Ciudad Juárez– Parecería el flujo marrón de una acequia cualquiera en México, pero se trata de agua formada en parte en las montañas de Colorado, en Estados Unidos, donde nace el río Bravo.
Lo que puede verse en diferentes canales de Juárez en esta temporada del año, previa al inicio del verano, es el volumen de este río ingresando al país a través de esta mancha urbana –donde inicia también su función como frontera fluvial entre las dos naciones–.
Son los primeros metros cúbicos de un caudal de 13.1 millones que, este 2026, el vecino país entregará como parte del tratado binacional de 1906, el cual lo destina al uso exclusivo de la agricultura en el Valle de Juárez.
Son los primeros metros cúbicos de un caudal de 13.1 millones que, este 2026, el vecino país entregará como parte del tratado binacional de 1906, el cual lo destina al uso exclusivo de la agricultura en el Valle de Juárez.
“El río Bravo nace en las montañas Rocosas del estado de Colorado; después fluye por el estado de Nuevo México, y es de allí de donde proviene el agua que recibimos por la Convención de 1906”, explicó ayer Manuel Morales, secretario técnico de la Sección Mexicana de la Comisión Internacional de Límites y Aguas (CILA).
La cifra para este año, agregó el funcionario, equivale al 17.8% de la asignación total prevista en el acuerdo binacional, de 74 millones de metros cúbicos (Mm3); volumen que, además, será el más bajo desde 2013, cuando fue de 4.5 Mm3.
El caudal, informó Morales, entró a la ciudad el pasado martes 2 de junio a través, como cada año, de la bocatoma de la acequia Madre, ubicada en el extremo norponiente, a unos metros del denominado monumento al Nuevo Ciudadano, en el bulevar Bernardo Norzagaray.
Desde que se acerca al país, el flujo es sometido a la contaminación con corrientes de drenaje sin tratar que, de manera intermitente, fluyen en su dirección desde diferentes colonias de ese sector de Juárez.
Una de las obras programadas para evitar estas fugas, que es el reemplazo del colector Nadadores, debió haber concluido el pasado 30 de abril pero, como informó la Junta Municipal de Agua y Saneamiento (JMAS) presenta retrasos y será terminada en agosto.
“Se ha llevado una extensión al tiempo de ejecución de la obra para su conclusión, para el próximo mes de agosto, debido a que es desarrollada en una zona con presencia de agua subterránea y condiciones de suelo inestable, lo que ha generado retrasos y complicaciones durante las excavaciones”, indicó la JMAS el pasado 18 de mayo.

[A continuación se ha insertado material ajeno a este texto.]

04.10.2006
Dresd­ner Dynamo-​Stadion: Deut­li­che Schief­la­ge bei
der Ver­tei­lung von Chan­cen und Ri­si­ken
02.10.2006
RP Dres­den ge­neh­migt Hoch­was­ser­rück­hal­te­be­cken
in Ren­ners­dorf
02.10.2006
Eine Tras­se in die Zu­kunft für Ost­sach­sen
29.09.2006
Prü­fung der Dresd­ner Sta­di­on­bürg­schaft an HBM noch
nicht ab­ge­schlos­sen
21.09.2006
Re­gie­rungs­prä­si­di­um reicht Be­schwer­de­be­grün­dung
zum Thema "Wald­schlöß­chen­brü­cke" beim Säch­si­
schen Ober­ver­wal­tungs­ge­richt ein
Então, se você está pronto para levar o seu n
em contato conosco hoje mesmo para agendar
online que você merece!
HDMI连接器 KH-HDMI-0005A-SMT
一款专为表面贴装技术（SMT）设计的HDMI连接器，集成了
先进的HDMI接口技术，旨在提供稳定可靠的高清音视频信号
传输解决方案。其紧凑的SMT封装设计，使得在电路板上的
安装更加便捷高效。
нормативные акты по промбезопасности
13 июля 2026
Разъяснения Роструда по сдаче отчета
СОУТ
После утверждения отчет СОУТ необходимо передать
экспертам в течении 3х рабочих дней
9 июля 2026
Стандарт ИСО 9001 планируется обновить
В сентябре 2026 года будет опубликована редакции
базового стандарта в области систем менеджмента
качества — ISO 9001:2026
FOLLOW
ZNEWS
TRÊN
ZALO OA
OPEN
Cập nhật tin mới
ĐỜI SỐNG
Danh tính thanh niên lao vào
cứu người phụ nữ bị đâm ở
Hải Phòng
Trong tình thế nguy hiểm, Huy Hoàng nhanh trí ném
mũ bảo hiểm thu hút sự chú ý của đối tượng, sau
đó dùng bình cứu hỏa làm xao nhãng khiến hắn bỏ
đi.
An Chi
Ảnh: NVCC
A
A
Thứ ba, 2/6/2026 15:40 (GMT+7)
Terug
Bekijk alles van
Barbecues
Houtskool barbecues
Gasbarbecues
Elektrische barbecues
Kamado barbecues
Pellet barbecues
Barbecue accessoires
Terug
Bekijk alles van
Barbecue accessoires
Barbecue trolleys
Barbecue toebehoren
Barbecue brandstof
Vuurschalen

En el otro extremo de la ciudad, en la parte oriente, donde están las últimas parcelas de cultivo de la mancha urbana, el caudal fluye de nuevo este año también a través de la acequia Aranda, un brazo de la acequia Madre que dejó de ser utilizado en junio de 2025.
Entonces, de acuerdo con el archivo periodístico, la Asociación de Usuarios de la Primera Unidad del Módulo I en el Distrito de Riego 009 cerró la compuerta durante el reemplazo de un colector por parte de la JMAS.

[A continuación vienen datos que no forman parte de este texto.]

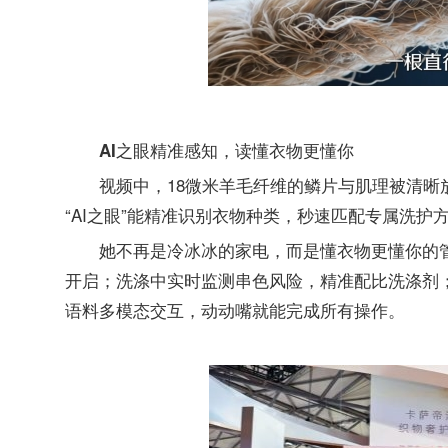
AI
之眼精准感知，读懂衣物更懂你
视频中，18微米羊毛纤维的鳞片与肌理被清
“AI之眼”能精准识别衣物种类，秒速匹配专属洗护
她不再是冷冰冰的家电，而是懂衣物更懂你的
开启；洗涤中实时监测串色风险，精准配比洗涤剂
语料多模态交互，动动嘴就能完成所有操作。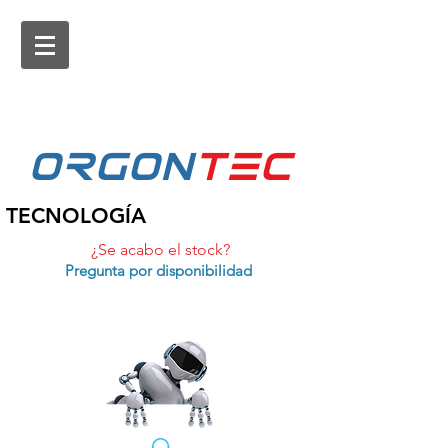
ORGON
tEc
TECNOLOGÍA
¿Se acabo el stock?
Pregunta por disponibilidad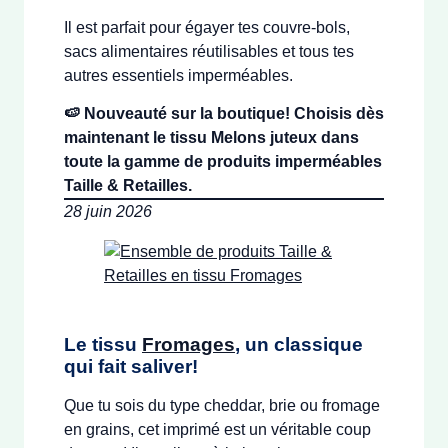
Il est parfait pour égayer tes couvre-bols,
sacs alimentaires réutilisables et tous tes
autres essentiels imperméables.
🍉 Nouveauté sur la boutique! Choisis dès
maintenant le tissu Melons juteux dans
toute la gamme de produits imperméables
Taille & Retailles.
28 juin 2026
Le tissu
Fromages
,
un classique
qui fait saliver!
Que tu sois du type cheddar, brie ou fromage
en grains, cet imprimé est un véritable coup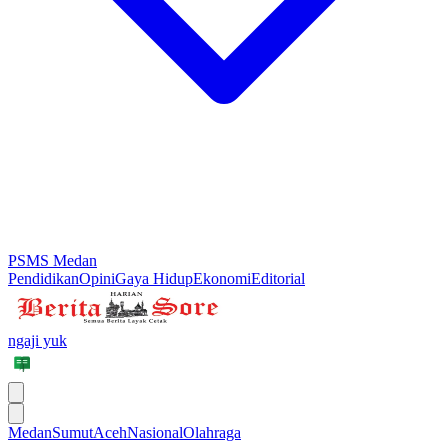
PSMS Medan
Pendidikan
Opini
Gaya Hidup
Ekonomi
Editorial
ngaji yuk
Medan
Sumut
Aceh
Nasional
Olahraga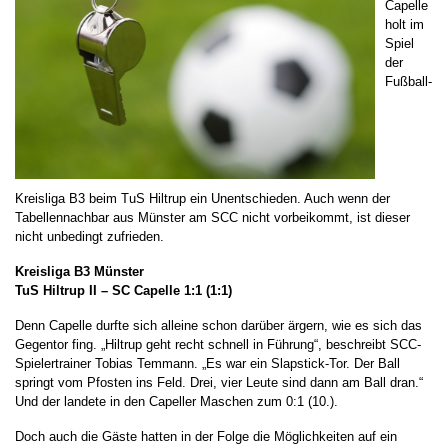
Capelle
holt im
Spiel
der
Fußball-
Kreisliga B3 beim TuS Hiltrup ein Unentschieden. Auch wenn der
Tabellennachbar aus Münster am SCC nicht vorbeikommt, ist dieser
nicht unbedingt zufrieden.
Kreisliga B3 Münster
TuS Hiltrup II – SC Capelle 1:1 (1:1)
Denn Capelle durfte sich alleine schon darüber ärgern, wie es sich das
Gegentor fing. „Hiltrup geht recht schnell in Führung“, beschreibt SCC-
Spielertrainer Tobias Temmann. „Es war ein Slapstick-Tor. Der Ball
springt vom Pfosten ins Feld. Drei, vier Leute sind dann am Ball dran.“
Und der landete in den Capeller Maschen zum 0:1 (10.).
Doch auch die Gäste hatten in der Folge die Möglichkeiten auf ein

“Existe un riesgo potencial de colapso estructural de la acequia”, dijo en junio de 2025 José Luis Rubio Candelaria, integrante de dicha asociación.
La Comisión Nacional del Agua (Conagua) informó ayer que, en el Distrito de Riego 009, ubicado entre los municipios de Juárez, Guadalupe y Praxedis G. Guerrero, regarán este año ocho mil 599 hectáreas.